- Interactive map of Brookside Cemetery

Details
- Established: 1876
- Location: Englewood, New Jersey
- Country: United States
- Coordinates: 40°54′21″N 73°57′59″W﻿ / ﻿40.905775°N 73.966348°W
- Type: Non denominational
- Size: 6 acres (24,000 m^{2})
- Website: www.brooksidecemetery.net
- Find a Grave: Brookside Cemetery

= Brookside Cemetery (Englewood, New Jersey) =

Brookside Cemetery is a historic cemetery in Englewood, New Jersey.

==History==
It was started in May 1876, by a group of Englewood residents who purchased 6 acre of land for a cemetery. The property sits on the East side of Engle Street adjacent to Tenafly, New Jersey. The cemetery was named for the brook running beside its eastern boundary. A chapel built with the local pink sandstone was erected on East Palisades Avenue and dedicated in March 1860. It was the first Presbyterian Church in Englewood and the first in Bergen County, New Jersey. It had a seating capacity of 200, and was expanded to accommodate 800 people in 1880. In 1887, the chapel was donated to the cemetery, and moved, stone by stone, to its present site near the entrance gate to the east side of the cemetery. When the chapel was moved, and reconstructed, the building was rotated and the entrance moved from the west side of the building to the east side.
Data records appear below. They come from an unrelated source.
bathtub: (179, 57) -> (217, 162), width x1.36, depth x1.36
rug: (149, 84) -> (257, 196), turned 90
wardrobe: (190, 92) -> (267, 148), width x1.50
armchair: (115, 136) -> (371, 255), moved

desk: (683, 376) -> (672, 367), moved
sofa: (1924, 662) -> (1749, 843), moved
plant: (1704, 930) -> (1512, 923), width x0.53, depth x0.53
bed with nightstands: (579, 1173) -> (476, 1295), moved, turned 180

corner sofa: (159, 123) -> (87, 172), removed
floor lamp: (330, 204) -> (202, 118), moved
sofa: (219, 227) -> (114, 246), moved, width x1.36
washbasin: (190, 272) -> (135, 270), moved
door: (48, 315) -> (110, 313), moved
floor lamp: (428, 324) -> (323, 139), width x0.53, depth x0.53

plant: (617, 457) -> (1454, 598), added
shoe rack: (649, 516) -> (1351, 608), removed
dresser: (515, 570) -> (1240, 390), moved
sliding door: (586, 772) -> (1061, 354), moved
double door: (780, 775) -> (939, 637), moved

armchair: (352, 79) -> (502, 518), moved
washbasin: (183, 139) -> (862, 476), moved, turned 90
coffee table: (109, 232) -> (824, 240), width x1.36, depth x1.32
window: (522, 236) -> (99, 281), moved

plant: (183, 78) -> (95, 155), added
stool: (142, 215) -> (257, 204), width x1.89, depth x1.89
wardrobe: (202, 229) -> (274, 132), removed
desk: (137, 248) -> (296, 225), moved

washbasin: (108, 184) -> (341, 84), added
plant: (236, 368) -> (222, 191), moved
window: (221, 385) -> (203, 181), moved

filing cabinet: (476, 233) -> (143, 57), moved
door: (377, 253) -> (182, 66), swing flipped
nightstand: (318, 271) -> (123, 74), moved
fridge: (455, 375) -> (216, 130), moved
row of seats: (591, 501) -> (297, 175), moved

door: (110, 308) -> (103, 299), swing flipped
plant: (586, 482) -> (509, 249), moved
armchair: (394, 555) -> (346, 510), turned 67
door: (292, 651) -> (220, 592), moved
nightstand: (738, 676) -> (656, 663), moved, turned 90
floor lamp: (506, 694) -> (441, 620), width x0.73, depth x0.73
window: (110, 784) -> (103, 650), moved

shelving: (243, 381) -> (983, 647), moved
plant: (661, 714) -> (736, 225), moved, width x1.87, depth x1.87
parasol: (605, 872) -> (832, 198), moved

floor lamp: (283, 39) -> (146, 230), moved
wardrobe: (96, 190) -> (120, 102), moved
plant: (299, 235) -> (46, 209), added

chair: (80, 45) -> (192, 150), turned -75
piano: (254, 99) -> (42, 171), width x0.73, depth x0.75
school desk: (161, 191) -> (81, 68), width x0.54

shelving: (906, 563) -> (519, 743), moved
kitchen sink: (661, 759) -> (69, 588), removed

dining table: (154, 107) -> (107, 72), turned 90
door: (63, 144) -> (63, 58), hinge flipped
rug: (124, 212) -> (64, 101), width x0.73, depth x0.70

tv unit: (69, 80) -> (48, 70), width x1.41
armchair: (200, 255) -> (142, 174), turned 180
Mayor, and historian, Austin Nicholas Volk calls it: "One of the most beautiful cemeteries in Bergen County, New Jersey." Schuyler Warmflash refers to is as an "outdoor museum" and he wrote "[The] change of attitude — which made sites devoted to the dead reassuringly pleasant to the living — is clearly manifest in Brookside Cemetery".

==Notable interments==

- William Weaver Bennett (1841–1912), first Mayor of Teaneck, New Jersey.
- Elbert Adrain Brinckerhoff (1838–1913), Mayor of Englewood, New Jersey.
- Philip Bosco (1930–2018), actor.
- Frank Chapman, ornithologist.
- Gerald Cardinale (1934–2021), longtime member of the New Jersey Senate for District 39
- Carole Cardinale (1937–2022), former Demarest Councilwoman and GOP Municipal Chair, wife of the late Gerald Cardinale
- Davy Force (1849–1918), baseball pioneer.
- Dody Goodman (1914–2008), actress
- Dwight Morrow (1873–1931), represented New Jersey in the United States Senate from 1930 to 1931.
- Archibald E. Olpp (1882–1949), represented New Jersey's 11th congressional district from 1921 to 1923.
- Nance O'Neil (1874–1965), American stage and silent movie actress.
- Frank C. Osmers Jr. (1907–1977), represented New Jersey's 9th congressional district in the United States House of Representatives from 1939–1943 and again from 1951–1965.
- Cullen Sawtelle (1805–1887), represented Maine's 5th congressional district from 1845 to 1847 and from 1849 to 1851.
- Robert E. Speer (1867–1947), Religious leader.
- Thomas D. Thacher (1881–1950), one-time Solicitor General of the United States.
- Edmund W. Wakelee (1869–1945), President of the New Jersey Senate and the Public Service Corporation
- George W. Wickersham (1858–1936), United States Attorney General from 1909 to 1913.
- Downing Vaux (1856–1926), landscape architect
- There is one British Commonwealth war grave in the cemetery, of a Royal Canadian Air Force Sergeant of World War II.